» **RECORDS TO PROCESS**
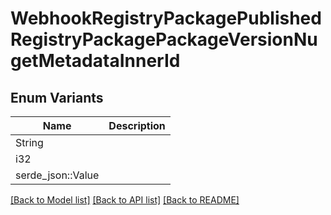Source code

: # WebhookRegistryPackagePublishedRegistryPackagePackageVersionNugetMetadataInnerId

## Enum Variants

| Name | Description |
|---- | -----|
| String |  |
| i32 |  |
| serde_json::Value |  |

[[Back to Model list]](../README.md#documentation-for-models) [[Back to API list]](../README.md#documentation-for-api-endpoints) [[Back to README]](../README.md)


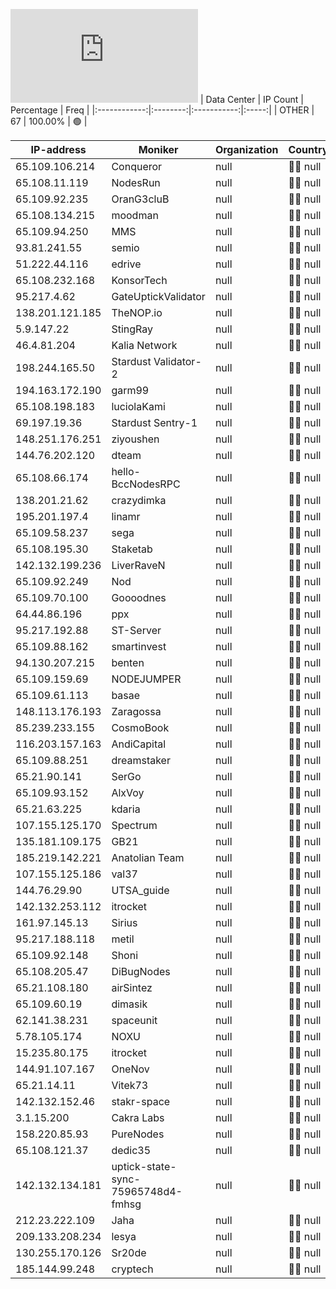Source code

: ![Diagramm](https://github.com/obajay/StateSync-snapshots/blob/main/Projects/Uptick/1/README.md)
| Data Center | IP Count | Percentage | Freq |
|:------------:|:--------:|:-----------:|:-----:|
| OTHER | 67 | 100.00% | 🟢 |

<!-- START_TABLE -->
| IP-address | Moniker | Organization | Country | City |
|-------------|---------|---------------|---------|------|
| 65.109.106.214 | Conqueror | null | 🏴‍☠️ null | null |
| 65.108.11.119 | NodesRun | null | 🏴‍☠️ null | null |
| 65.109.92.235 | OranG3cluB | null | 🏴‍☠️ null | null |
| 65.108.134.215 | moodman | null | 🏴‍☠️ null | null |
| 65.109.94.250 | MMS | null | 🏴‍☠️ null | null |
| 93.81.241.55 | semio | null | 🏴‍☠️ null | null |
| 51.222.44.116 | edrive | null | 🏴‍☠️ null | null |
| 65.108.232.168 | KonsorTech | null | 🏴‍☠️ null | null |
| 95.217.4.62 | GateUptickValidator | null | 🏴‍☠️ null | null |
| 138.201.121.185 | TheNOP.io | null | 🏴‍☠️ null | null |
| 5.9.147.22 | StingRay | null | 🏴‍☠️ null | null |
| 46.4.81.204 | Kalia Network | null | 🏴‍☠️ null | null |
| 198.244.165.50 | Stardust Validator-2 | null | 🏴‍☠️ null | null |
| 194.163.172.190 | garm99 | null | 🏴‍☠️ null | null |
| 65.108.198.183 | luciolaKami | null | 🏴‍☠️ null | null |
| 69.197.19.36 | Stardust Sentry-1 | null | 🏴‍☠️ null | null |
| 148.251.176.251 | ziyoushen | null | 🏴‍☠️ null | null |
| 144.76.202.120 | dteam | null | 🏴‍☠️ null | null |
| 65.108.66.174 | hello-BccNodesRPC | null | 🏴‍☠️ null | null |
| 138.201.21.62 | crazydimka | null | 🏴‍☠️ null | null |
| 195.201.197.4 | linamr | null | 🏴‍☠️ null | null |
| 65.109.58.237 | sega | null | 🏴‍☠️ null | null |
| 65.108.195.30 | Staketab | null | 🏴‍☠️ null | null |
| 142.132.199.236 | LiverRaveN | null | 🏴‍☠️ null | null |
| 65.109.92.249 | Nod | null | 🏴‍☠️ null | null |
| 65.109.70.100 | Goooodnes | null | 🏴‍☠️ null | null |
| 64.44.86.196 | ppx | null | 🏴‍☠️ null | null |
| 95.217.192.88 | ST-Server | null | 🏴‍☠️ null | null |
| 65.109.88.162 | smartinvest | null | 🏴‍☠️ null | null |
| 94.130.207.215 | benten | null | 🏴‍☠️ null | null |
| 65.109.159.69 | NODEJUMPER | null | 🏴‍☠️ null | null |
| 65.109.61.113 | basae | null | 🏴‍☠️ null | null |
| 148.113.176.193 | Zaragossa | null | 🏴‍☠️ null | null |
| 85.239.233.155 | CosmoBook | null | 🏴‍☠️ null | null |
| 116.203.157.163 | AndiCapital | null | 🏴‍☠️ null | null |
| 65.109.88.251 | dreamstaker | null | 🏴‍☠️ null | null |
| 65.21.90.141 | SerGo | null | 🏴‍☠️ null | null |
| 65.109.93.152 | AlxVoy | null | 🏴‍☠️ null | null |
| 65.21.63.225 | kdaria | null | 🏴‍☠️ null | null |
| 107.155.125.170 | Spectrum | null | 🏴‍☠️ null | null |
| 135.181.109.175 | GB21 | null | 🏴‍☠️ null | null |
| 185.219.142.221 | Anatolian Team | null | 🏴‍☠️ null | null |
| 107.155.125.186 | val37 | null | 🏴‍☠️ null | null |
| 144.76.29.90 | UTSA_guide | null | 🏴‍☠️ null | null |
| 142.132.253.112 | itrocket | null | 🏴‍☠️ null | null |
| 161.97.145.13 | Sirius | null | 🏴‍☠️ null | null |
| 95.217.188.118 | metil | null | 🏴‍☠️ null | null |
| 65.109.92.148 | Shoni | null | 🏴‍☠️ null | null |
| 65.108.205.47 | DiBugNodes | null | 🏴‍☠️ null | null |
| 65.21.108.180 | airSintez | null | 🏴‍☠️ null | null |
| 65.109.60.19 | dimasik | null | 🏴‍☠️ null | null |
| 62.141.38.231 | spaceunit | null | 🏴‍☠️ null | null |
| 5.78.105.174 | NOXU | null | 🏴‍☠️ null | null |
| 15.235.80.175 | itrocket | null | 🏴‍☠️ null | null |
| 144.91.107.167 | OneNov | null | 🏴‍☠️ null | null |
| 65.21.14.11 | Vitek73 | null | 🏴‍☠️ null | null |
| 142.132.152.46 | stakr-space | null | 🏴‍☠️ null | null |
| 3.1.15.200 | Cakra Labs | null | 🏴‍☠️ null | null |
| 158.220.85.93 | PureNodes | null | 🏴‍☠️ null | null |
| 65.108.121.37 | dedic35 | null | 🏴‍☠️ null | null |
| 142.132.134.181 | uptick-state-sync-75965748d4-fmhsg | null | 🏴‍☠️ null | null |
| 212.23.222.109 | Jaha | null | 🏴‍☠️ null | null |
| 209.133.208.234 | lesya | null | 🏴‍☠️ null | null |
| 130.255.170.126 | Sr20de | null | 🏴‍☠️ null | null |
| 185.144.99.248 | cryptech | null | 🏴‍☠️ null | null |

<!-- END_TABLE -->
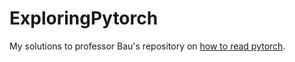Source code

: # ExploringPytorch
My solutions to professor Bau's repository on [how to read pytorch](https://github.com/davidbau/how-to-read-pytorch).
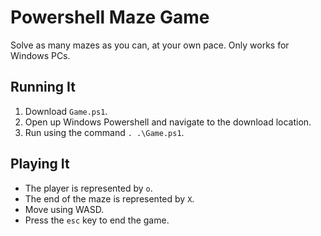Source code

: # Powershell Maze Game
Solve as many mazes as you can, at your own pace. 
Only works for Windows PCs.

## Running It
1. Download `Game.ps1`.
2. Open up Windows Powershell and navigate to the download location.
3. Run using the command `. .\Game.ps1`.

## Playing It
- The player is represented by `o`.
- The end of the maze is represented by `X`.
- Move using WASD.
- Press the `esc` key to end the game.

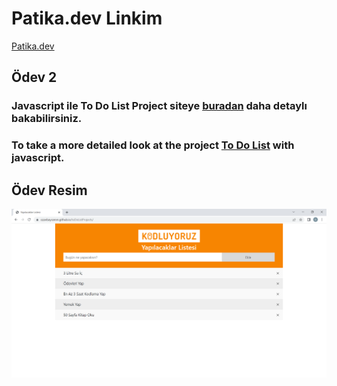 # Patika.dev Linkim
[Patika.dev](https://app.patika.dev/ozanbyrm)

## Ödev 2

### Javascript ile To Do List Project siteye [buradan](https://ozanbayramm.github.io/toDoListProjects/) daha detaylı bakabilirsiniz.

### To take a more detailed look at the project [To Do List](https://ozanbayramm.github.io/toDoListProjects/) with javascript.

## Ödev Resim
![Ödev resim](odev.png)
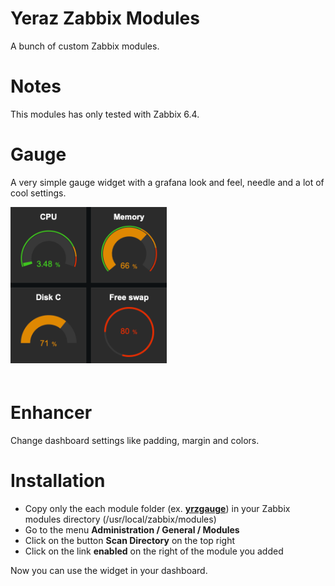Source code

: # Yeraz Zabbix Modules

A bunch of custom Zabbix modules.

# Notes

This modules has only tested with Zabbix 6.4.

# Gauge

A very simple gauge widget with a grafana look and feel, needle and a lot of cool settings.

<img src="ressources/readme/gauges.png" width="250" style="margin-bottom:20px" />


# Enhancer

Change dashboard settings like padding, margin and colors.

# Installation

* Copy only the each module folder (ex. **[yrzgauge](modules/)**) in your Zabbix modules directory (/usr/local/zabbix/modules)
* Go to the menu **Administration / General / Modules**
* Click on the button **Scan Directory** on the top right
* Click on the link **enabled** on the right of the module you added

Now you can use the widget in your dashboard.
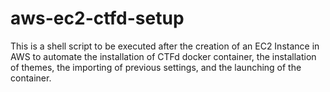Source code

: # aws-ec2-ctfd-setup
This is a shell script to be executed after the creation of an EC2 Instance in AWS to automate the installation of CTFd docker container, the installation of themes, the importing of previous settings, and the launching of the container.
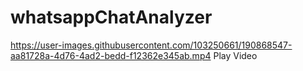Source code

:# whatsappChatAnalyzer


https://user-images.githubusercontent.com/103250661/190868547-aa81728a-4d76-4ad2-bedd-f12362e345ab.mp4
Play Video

» **GOAL OF THE EXERCISE**
Only an exact copy of the lines from the one with "## Ödev Resim" through the last line of the data above is wanted, and no pictures.

» **PROBLEM SOLUTION**
## Ödev Resim
![Ödev resim](odev.png)
Source code

: # Yeraz Zabbix Modules

A bunch of custom Zabbix modules.

# Notes

This modules has only tested with Zabbix 6.4.

# Gauge

A very simple gauge widget with a grafana look and feel, needle and a lot of cool settings.

<img src="ressources/readme/gauges.png" width="250" style="margin-bottom:20px" />


# Enhancer

Change dashboard settings like padding, margin and colors.

# Installation

* Copy only the each module folder (ex. **[yrzgauge](modules/)**) in your Zabbix modules directory (/usr/local/zabbix/modules)
* Go to the menu **Administration / General / Modules**
* Click on the button **Scan Directory** on the top right
* Click on the link **enabled** on the right of the module you added

Now you can use the widget in your dashboard.
Source code

: # aws-ec2-ctfd-setup
This is a shell script to be executed after the creation of an EC2 Instance in AWS to automate the installation of CTFd docker container, the installation of themes, the importing of previous settings, and the launching of the container.
Source code

:# whatsappChatAnalyzer


https://user-images.githubusercontent.com/103250661/190868547-aa81728a-4d76-4ad2-bedd-f12362e345ab.mp4
Play Video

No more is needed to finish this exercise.